What’s clear about all these anti-Trump efforts at this point is that there doesn’t even seem to be unity about how to stop him, even assuming that it were possible to do so at this point. As far as I’ve been able to count, in fact, there seem to be at least five distinct plans being pitched by different elements of the anti-Trump “coalition.” One plan appears to involve finding a way to deny Trump the majority of the delegates prior to the convention and somehow ensure that Ted Cruz gets that majority instead. Given the fact that, with the current delegate count, Trump would need to win less than 55% of the remaining delegates to get to a majority, while Cruz would need to win more than 80%, this seems a next to impossible goal to achieve. This is where the “unity ticket” plan comes into play, with Cruz and Kasich apparently joining forces to deny Trump a majority of delegates, but agreements like that are difficult to make and impossible to keep together, as the current actions of both Cruz and Kasich indicates. That leads to the next plan, which is to deny Trump the majority he needs to win on the first ballot and then manipulate the rules of the convention in such as way that another candidate would end up with a majority on a subsequent ballot. Depending on how the primaries go between now and California in June, it’s certainly a possibility that Trump could fall short of the 1,237 delegate majority he needs, but if he does he’s still likely to be close to that number, quite probably within 100 delegates of a majority and controlling far more delegates than any of his rivals. Denying him the nomination in that circumstance would seem guaranteed to backfire on the party and tear the GOP apart right on the verge of a national election, hardly an ideal situation. A fourth plan seems to involve directly lobbying convention delegates, including those pledged to Trump, in an effort to persuade them to abandon him if not on the first ballot then on any subsequent ballots. Finally, after all of those plans are discussed, there’s the idea about mounting a third-party or Independent bid for the Presidency, a plan that becomes less realistic as each day passes and which would seem to do do nothing more than guarantee that Hillary Clinton would be elected President in a landslide and that, perhaps, several vulnerable Republican Senators would suffer defeat as well.

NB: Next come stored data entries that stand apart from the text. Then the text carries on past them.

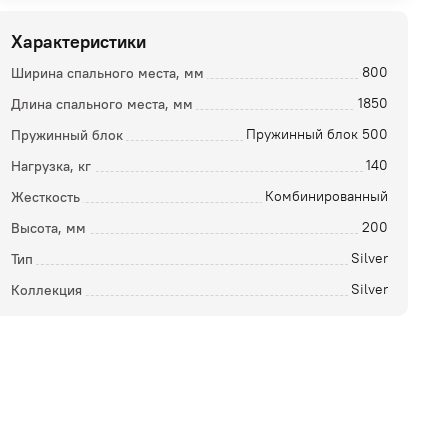
Характеристики
Ширина спального места, мм
800
Длина спального места, мм
1850
Пружинный блок
Пружинный блок 500
Нагрузка, кг
140
Жесткость
Комбинированный
Высота, мм
200
ой
Тип
Silver
Коллекция
Silver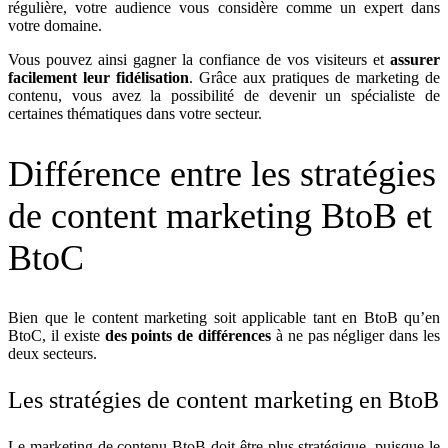
régulière, votre audience vous considère comme un expert dans
votre domaine.
Vous pouvez ainsi gagner la confiance de vos visiteurs et
assurer
facilement leur
fidélisation
. Grâce aux pratiques de marketing de
contenu, vous avez la possibilité de devenir un spécialiste de
certaines thématiques dans votre secteur.
Différence entre les stratégies
de content marketing BtoB et
BtoC
Bien que le content marketing soit applicable tant en BtoB qu’en
BtoC, il existe
des points de différences
à ne pas négliger dans les
deux secteurs.
Les stratégies de content marketing en BtoB
Le marketing de contenu BtoB doit être plus stratégique, puisque le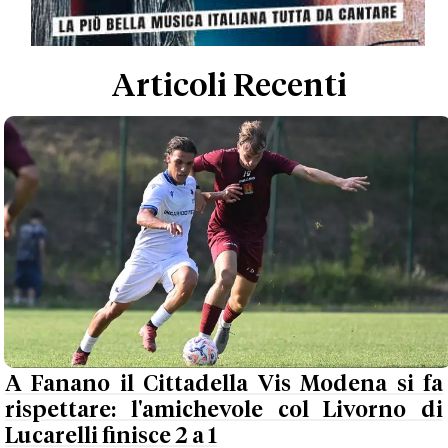
Articoli Recenti
A Fanano il Cittadella Vis Modena si fa
rispettare: l'amichevole col Livorno di
Lucarelli finisce 2 a 1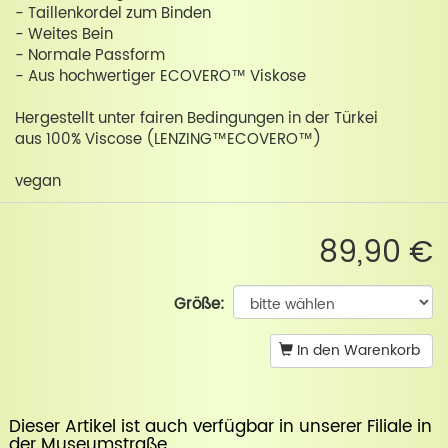
- Taillenkordel zum Binden
- Weites Bein
- Normale Passform
- Aus hochwertiger ECOVERO™ Viskose
Hergestellt unter fairen Bedingungen in der Türkei
aus 100% Viscose (LENZING™ECOVERO™)
vegan
89,90 €
Größe:
In den Warenkorb
Dieser Artikel ist auch verfügbar in unserer
Filiale in
der Museumstraße
.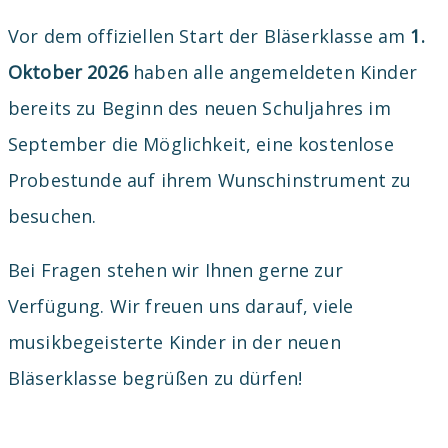
Vor dem offiziellen Start der Bläserklasse am
1.
Oktober 2026
haben alle angemeldeten Kinder
bereits zu Beginn des neuen Schuljahres im
September die Möglichkeit, eine kostenlose
Probestunde auf ihrem Wunschinstrument zu
besuchen.
Bei Fragen stehen wir Ihnen gerne zur
Verfügung. Wir freuen uns darauf, viele
musikbegeisterte Kinder in der neuen
Bläserklasse begrüßen zu dürfen!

The fact that there are so many plans to stop Trump being talked about at the same time, and that they would seem to be contradictory in both their goals and their methods, is a strong indication that, after nine months Republican insiders and mainstream conservatives still don’t know how to deal with Donald Trump. At this point, all they are really doing is pulling tricks out of a magicians hat in the hope that something, anything, will save their party from the fate of nominating a man who seems to embody all of the worst aspects of American politics and all of the worst aspects of the mindless, Know Nothing inspired, populism and xenophobia that they spent the better part of the last decade encouraging and exploiting. Instead of coming up with workable plans, or finding a way to counteract the poison of Trumpism, though, all they seem able to do is come up with gimmicks and tricks that seem unlikely to work, will likely cause rifts in the Republican Party that will be very hard to heal, and which will do nothing to address the fact that Donald Trump has succeeded because he says things that a significant portion of the Republican Party agrees with. Given all of this, the idea that these last minute efforts will actually succeed in “stopping” Trump seems silly when its examined for even a minute. For better or worse, we are at a point where Donald Trump has won more states than another candidate, leads in the delegate count and the popular vote, and is the person most likely win the nomination.
For nine months, there were those of us who warned about the dangers that Trump posed, both to the GOP specifically and to the nation. For the most part, Republican leaders and insiders ignored those warnings under the mistaken belief that Trump would burn himself out. Now, reality has settled in and they don’t know how to deal with it. It’s nobody’s fault but their own.